● **ABOUT THIS EXERCISE**
Copy every one of the rows below line by line, keeping each character and the original order unchanged.

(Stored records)
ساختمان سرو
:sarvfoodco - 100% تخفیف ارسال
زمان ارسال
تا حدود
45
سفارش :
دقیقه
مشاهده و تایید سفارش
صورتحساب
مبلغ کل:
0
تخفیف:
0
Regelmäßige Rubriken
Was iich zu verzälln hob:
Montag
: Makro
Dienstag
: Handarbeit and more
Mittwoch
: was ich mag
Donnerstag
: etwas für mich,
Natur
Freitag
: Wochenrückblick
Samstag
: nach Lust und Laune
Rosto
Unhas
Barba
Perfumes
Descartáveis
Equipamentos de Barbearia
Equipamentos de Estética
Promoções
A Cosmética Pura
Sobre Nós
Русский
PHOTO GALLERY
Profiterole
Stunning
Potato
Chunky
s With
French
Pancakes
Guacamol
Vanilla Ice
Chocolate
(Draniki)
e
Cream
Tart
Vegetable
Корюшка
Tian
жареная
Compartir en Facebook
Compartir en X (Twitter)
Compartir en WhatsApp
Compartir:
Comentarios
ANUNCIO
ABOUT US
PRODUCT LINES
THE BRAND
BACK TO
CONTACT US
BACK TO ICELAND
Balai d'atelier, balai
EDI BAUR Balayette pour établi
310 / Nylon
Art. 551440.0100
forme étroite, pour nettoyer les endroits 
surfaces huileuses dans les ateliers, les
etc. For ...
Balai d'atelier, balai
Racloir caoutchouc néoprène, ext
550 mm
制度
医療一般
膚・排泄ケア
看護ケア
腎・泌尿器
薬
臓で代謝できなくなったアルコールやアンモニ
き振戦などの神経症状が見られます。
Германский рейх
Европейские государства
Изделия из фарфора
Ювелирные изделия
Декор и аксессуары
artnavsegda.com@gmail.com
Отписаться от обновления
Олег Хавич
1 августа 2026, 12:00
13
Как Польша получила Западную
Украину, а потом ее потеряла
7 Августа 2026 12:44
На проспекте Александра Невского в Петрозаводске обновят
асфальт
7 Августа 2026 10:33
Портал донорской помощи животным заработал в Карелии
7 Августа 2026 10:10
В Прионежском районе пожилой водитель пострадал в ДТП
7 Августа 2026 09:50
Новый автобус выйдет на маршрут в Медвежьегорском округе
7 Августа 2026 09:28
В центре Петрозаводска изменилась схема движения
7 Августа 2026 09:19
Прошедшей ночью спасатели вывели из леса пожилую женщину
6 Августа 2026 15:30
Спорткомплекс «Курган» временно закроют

● **COMPLETED TASK**
ساختمان سرو
:sarvfoodco - 100% تخفیف ارسال
زمان ارسال
تا حدود
45
سفارش :
دقیقه
مشاهده و تایید سفارش
صورتحساب
مبلغ کل:
0
تخفیف:
0
Regelmäßige Rubriken
Was iich zu verzälln hob:
Montag
: Makro
Dienstag
: Handarbeit and more
Mittwoch
: was ich mag
Donnerstag
: etwas für mich,
Natur
Freitag
: Wochenrückblick
Samstag
: nach Lust und Laune
Rosto
Unhas
Barba
Perfumes
Descartáveis
Equipamentos de Barbearia
Equipamentos de Estética
Promoções
A Cosmética Pura
Sobre Nós
Русский
PHOTO GALLERY
Profiterole
Stunning
Potato
Chunky
s With
French
Pancakes
Guacamol
Vanilla Ice
Chocolate
(Draniki)
e
Cream
Tart
Vegetable
Корюшка
Tian
жареная
Compartir en Facebook
Compartir en X (Twitter)
Compartir en WhatsApp
Compartir:
Comentarios
ANUNCIO
ABOUT US
PRODUCT LINES
THE BRAND
BACK TO
CONTACT US
BACK TO ICELAND
Balai d'atelier, balai
EDI BAUR Balayette pour établi
310 / Nylon
Art. 551440.0100
forme étroite, pour nettoyer les endroits 
surfaces huileuses dans les ateliers, les
etc. For ...
Balai d'atelier, balai
Racloir caoutchouc néoprène, ext
550 mm
制度
医療一般
膚・排泄ケア
看護ケア
腎・泌尿器
薬
臓で代謝できなくなったアルコールやアンモニ
き振戦などの神経症状が見られます。
Германский рейх
Европейские государства
Изделия из фарфора
Ювелирные изделия
Декор и аксессуары
artnavsegda.com@gmail.com
Отписаться от обновления
Олег Хавич
1 августа 2026, 12:00
13
Как Польша получила Западную
Украину, а потом ее потеряла
7 Августа 2026 12:44
На проспекте Александра Невского в Петрозаводске обновят
асфальт
7 Августа 2026 10:33
Портал донорской помощи животным заработал в Карелии
7 Августа 2026 10:10
В Прионежском районе пожилой водитель пострадал в ДТП
7 Августа 2026 09:50
Новый автобус выйдет на маршрут в Медвежьегорском округе
7 Августа 2026 09:28
В центре Петрозаводска изменилась схема движения
7 Августа 2026 09:19
Прошедшей ночью спасатели вывели из леса пожилую женщину
6 Августа 2026 15:30
Спорткомплекс «Курган» временно закроют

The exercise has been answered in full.